### TASK TO COMPLETE
The following data needs to be repeated exactly, with all images excluded.
START EXERCISE MATERIALS
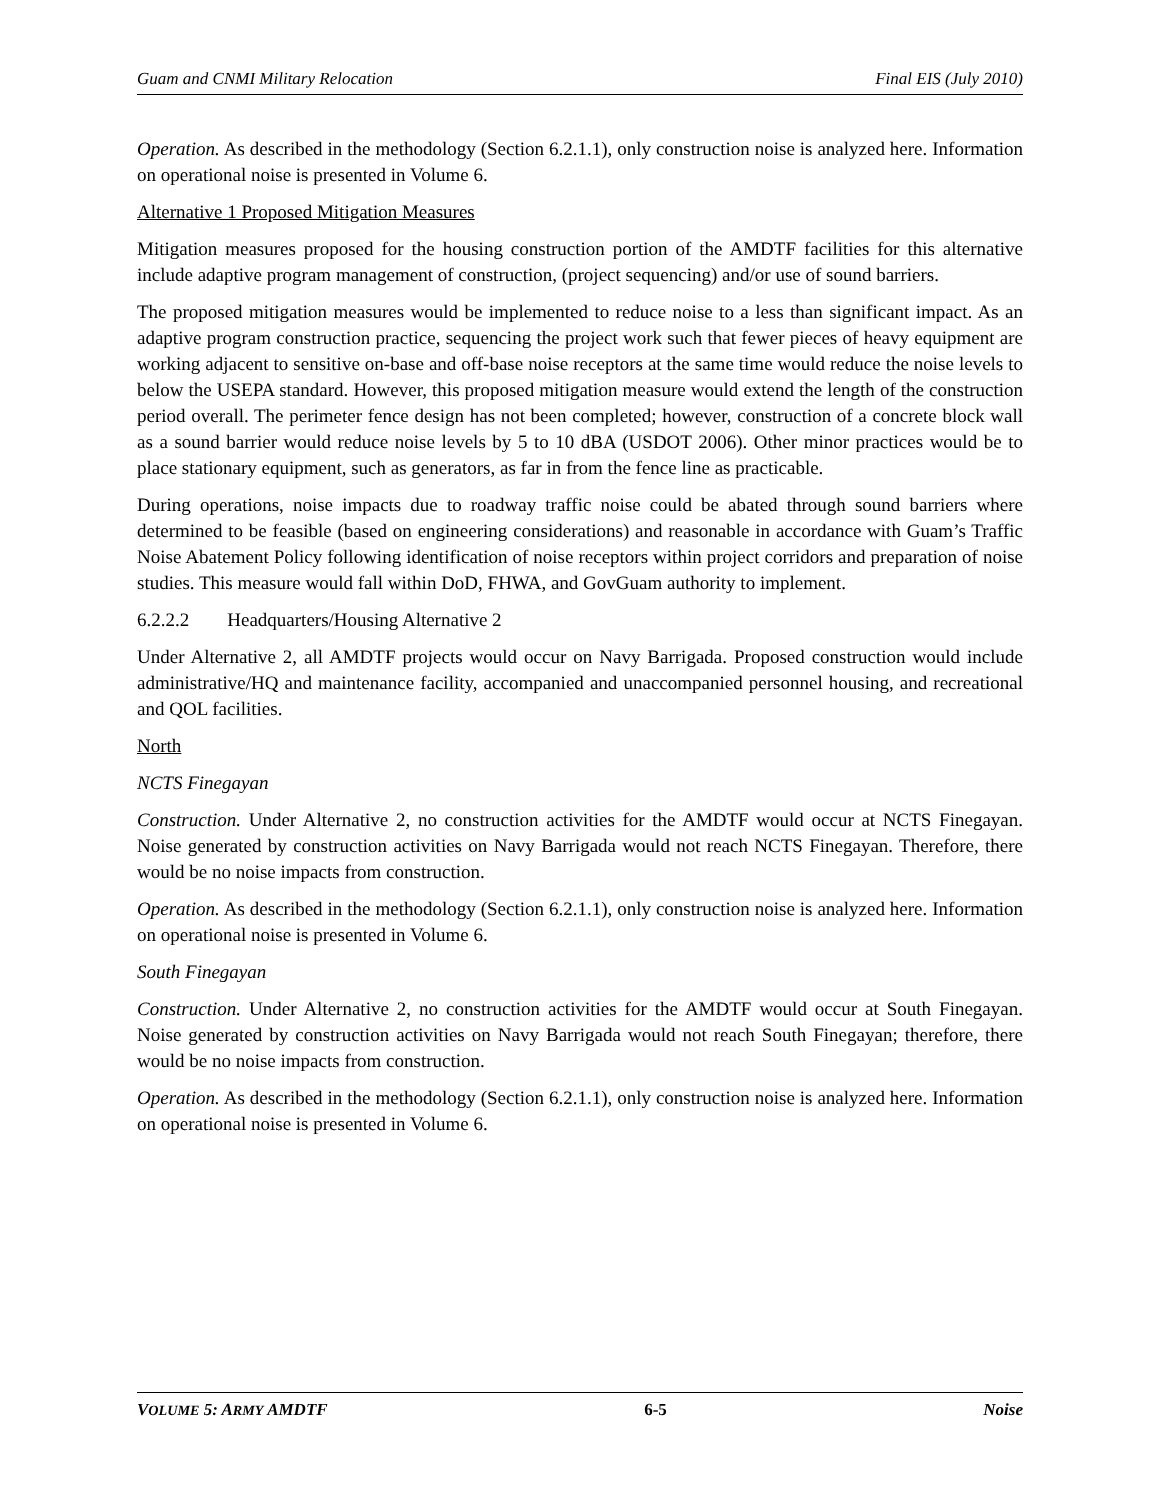Guam and CNMI Military Relocation Final EIS (July 2010)
Operation. As described in the methodology (Section 6.2.1.1), only construction noise is analyzed here. Information on operational noise is presented in Volume 6.
Alternative 1 Proposed Mitigation Measures
Mitigation measures proposed for the housing construction portion of the AMDTF facilities for this alternative include adaptive program management of construction, (project sequencing) and/or use of sound barriers.
The proposed mitigation measures would be implemented to reduce noise to a less than significant impact. As an adaptive program construction practice, sequencing the project work such that fewer pieces of heavy equipment are working adjacent to sensitive on-base and off-base noise receptors at the same time would reduce the noise levels to below the USEPA standard. However, this proposed mitigation measure would extend the length of the construction period overall. The perimeter fence design has not been completed; however, construction of a concrete block wall as a sound barrier would reduce noise levels by 5 to 10 dBA (USDOT 2006). Other minor practices would be to place stationary equipment, such as generators, as far in from the fence line as practicable.
During operations, noise impacts due to roadway traffic noise could be abated through sound barriers where determined to be feasible (based on engineering considerations) and reasonable in accordance with Guam’s Traffic Noise Abatement Policy following identification of noise receptors within project corridors and preparation of noise studies. This measure would fall within DoD, FHWA, and GovGuam authority to implement.
6.2.2.2 Headquarters/Housing Alternative 2
Under Alternative 2, all AMDTF projects would occur on Navy Barrigada. Proposed construction would include administrative/HQ and maintenance facility, accompanied and unaccompanied personnel housing, and recreational and QOL facilities.
North
NCTS Finegayan
Construction. Under Alternative 2, no construction activities for the AMDTF would occur at NCTS Finegayan. Noise generated by construction activities on Navy Barrigada would not reach NCTS Finegayan. Therefore, there would be no noise impacts from construction.
Operation. As described in the methodology (Section 6.2.1.1), only construction noise is analyzed here. Information on operational noise is presented in Volume 6.
South Finegayan
Construction. Under Alternative 2, no construction activities for the AMDTF would occur at South Finegayan. Noise generated by construction activities on Navy Barrigada would not reach South Finegayan; therefore, there would be no noise impacts from construction.
Operation. As described in the methodology (Section 6.2.1.1), only construction noise is analyzed here. Information on operational noise is presented in Volume 6.
VOLUME 5: ARMY AMDTF 6-5 Noise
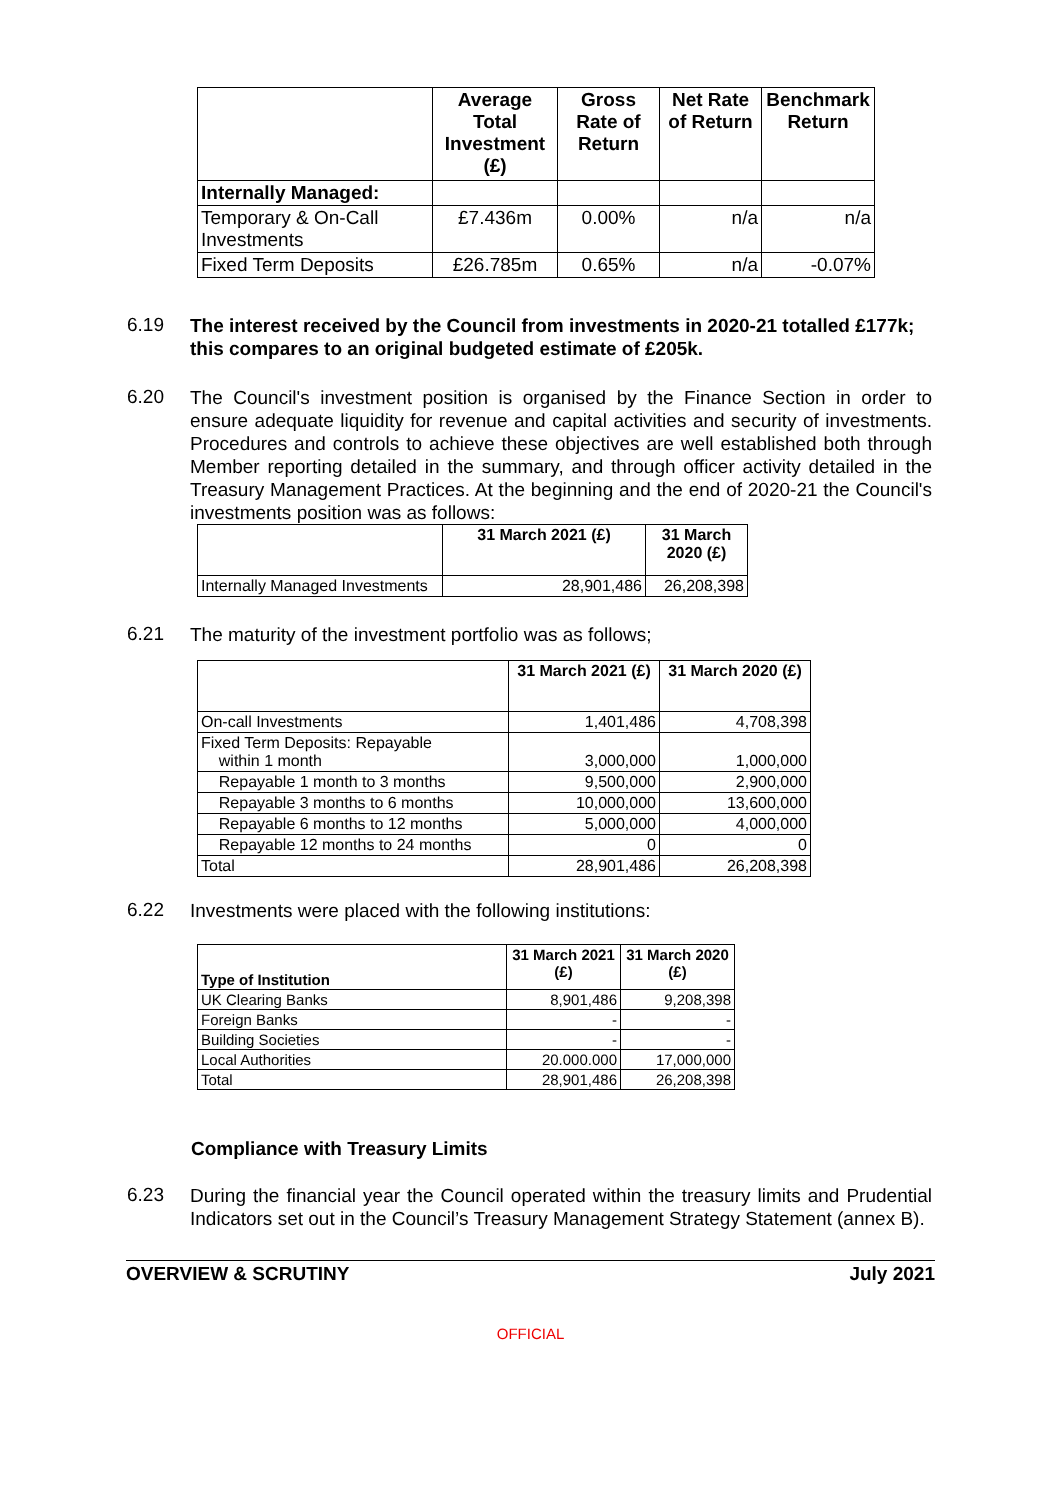| | Average Total Investment (£) | Gross Rate of Return | Net Rate of Return | Benchmark Return |
| --- | --- | --- | --- | --- |
| Internally Managed: | | | | |
| Temporary & On-Call Investments | £7.436m | 0.00% | n/a | n/a |
| Fixed Term Deposits | £26.785m | 0.65% | n/a | -0.07% |
6.19
The interest received by the Council from investments in 2020-21 totalled £177k; this compares to an original budgeted estimate of £205k.
6.20
The Council's investment position is organised by the Finance Section in order to ensure adequate liquidity for revenue and capital activities and security of investments. Procedures and controls to achieve these objectives are well established both through Member reporting detailed in the summary, and through officer activity detailed in the Treasury Management Practices. At the beginning and the end of 2020-21 the Council's investments position was as follows:
| | 31 March 2021 (£) | 31 March 2020 (£) |
| --- | --- | --- |
| Internally Managed Investments | 28,901,486 | 26,208,398 |
6.21
The maturity of the investment portfolio was as follows;
| | 31 March 2021 (£) | 31 March 2020 (£) |
| --- | --- | --- |
| On-call Investments | 1,401,486 | 4,708,398 |
| Fixed Term Deposits: Repayable within 1 month | 3,000,000 | 1,000,000 |
| Repayable 1 month to 3 months | 9,500,000 | 2,900,000 |
| Repayable 3 months to 6 months | 10,000,000 | 13,600,000 |
| Repayable 6 months to 12 months | 5,000,000 | 4,000,000 |
| Repayable 12 months to 24 months | 0 | 0 |
| Total | 28,901,486 | 26,208,398 |
6.22
Investments were placed with the following institutions:
| Type of Institution | 31 March 2021 (£) | 31 March 2020 (£) |
| --- | --- | --- |
| UK Clearing Banks | 8,901,486 | 9,208,398 |
| Foreign Banks | - | - |
| Building Societies | - | - |
| Local Authorities | 20.000.000 | 17,000,000 |
| Total | 28,901,486 | 26,208,398 |
Compliance with Treasury Limits
6.23
During the financial year the Council operated within the treasury limits and Prudential Indicators set out in the Council’s Treasury Management Strategy Statement (annex B).
OVERVIEW & SCRUTINY July 2021
OFFICIAL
END EXERCISE MATERIALS
### RESPONSE
Guam and CNMI Military Relocation Final EIS (July 2010)
Operation. As described in the methodology (Section 6.2.1.1), only construction noise is analyzed here. Information on operational noise is presented in Volume 6.
Alternative 1 Proposed Mitigation Measures
Mitigation measures proposed for the housing construction portion of the AMDTF facilities for this alternative include adaptive program management of construction, (project sequencing) and/or use of sound barriers.
The proposed mitigation measures would be implemented to reduce noise to a less than significant impact. As an adaptive program construction practice, sequencing the project work such that fewer pieces of heavy equipment are working adjacent to sensitive on-base and off-base noise receptors at the same time would reduce the noise levels to below the USEPA standard. However, this proposed mitigation measure would extend the length of the construction period overall. The perimeter fence design has not been completed; however, construction of a concrete block wall as a sound barrier would reduce noise levels by 5 to 10 dBA (USDOT 2006). Other minor practices would be to place stationary equipment, such as generators, as far in from the fence line as practicable.
During operations, noise impacts due to roadway traffic noise could be abated through sound barriers where determined to be feasible (based on engineering considerations) and reasonable in accordance with Guam’s Traffic Noise Abatement Policy following identification of noise receptors within project corridors and preparation of noise studies. This measure would fall within DoD, FHWA, and GovGuam authority to implement.
6.2.2.2 Headquarters/Housing Alternative 2
Under Alternative 2, all AMDTF projects would occur on Navy Barrigada. Proposed construction would include administrative/HQ and maintenance facility, accompanied and unaccompanied personnel housing, and recreational and QOL facilities.
North
NCTS Finegayan
Construction. Under Alternative 2, no construction activities for the AMDTF would occur at NCTS Finegayan. Noise generated by construction activities on Navy Barrigada would not reach NCTS Finegayan. Therefore, there would be no noise impacts from construction.
Operation. As described in the methodology (Section 6.2.1.1), only construction noise is analyzed here. Information on operational noise is presented in Volume 6.
South Finegayan
Construction. Under Alternative 2, no construction activities for the AMDTF would occur at South Finegayan. Noise generated by construction activities on Navy Barrigada would not reach South Finegayan; therefore, there would be no noise impacts from construction.
Operation. As described in the methodology (Section 6.2.1.1), only construction noise is analyzed here. Information on operational noise is presented in Volume 6.
VOLUME 5: ARMY AMDTF 6-5 Noise
| | Average Total Investment (£) | Gross Rate of Return | Net Rate of Return | Benchmark Return |
| --- | --- | --- | --- | --- |
| Internally Managed: | | | | |
| Temporary & On-Call Investments | £7.436m | 0.00% | n/a | n/a |
| Fixed Term Deposits | £26.785m | 0.65% | n/a | -0.07% |
6.19
The interest received by the Council from investments in 2020-21 totalled £177k; this compares to an original budgeted estimate of £205k.
6.20
The Council's investment position is organised by the Finance Section in order to ensure adequate liquidity for revenue and capital activities and security of investments. Procedures and controls to achieve these objectives are well established both through Member reporting detailed in the summary, and through officer activity detailed in the Treasury Management Practices. At the beginning and the end of 2020-21 the Council's investments position was as follows:
| | 31 March 2021 (£) | 31 March 2020 (£) |
| --- | --- | --- |
| Internally Managed Investments | 28,901,486 | 26,208,398 |
6.21
The maturity of the investment portfolio was as follows;
| | 31 March 2021 (£) | 31 March 2020 (£) |
| --- | --- | --- |
| On-call Investments | 1,401,486 | 4,708,398 |
| Fixed Term Deposits: Repayable within 1 month | 3,000,000 | 1,000,000 |
| Repayable 1 month to 3 months | 9,500,000 | 2,900,000 |
| Repayable 3 months to 6 months | 10,000,000 | 13,600,000 |
| Repayable 6 months to 12 months | 5,000,000 | 4,000,000 |
| Repayable 12 months to 24 months | 0 | 0 |
| Total | 28,901,486 | 26,208,398 |
6.22
Investments were placed with the following institutions:
| Type of Institution | 31 March 2021 (£) | 31 March 2020 (£) |
| --- | --- | --- |
| UK Clearing Banks | 8,901,486 | 9,208,398 |
| Foreign Banks | - | - |
| Building Societies | - | - |
| Local Authorities | 20.000.000 | 17,000,000 |
| Total | 28,901,486 | 26,208,398 |
Compliance with Treasury Limits
6.23
During the financial year the Council operated within the treasury limits and Prudential Indicators set out in the Council’s Treasury Management Strategy Statement (annex B).
OVERVIEW & SCRUTINY July 2021
OFFICIAL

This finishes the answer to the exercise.